_Requirement:_ Word for word, give the data again without its pictures.

_Source records:_
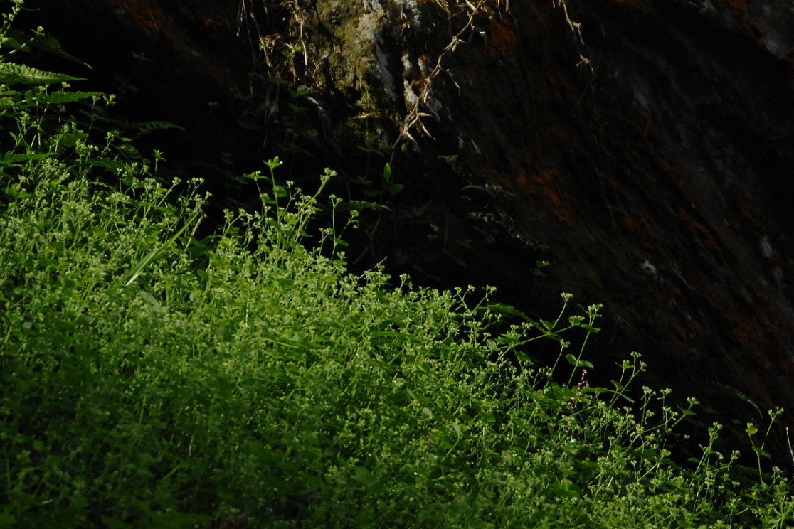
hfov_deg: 6.2
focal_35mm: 330
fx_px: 7278
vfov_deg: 4.2
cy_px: 303
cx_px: 257
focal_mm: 120
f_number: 5.3
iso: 400
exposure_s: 1/1600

_Written solution:_
hfov_deg: 6.2
focal_35mm: 330
fx_px: 7278
vfov_deg: 4.2
cy_px: 303
cx_px: 257
focal_mm: 120
f_number: 5.3
iso: 400
exposure_s: 1/1600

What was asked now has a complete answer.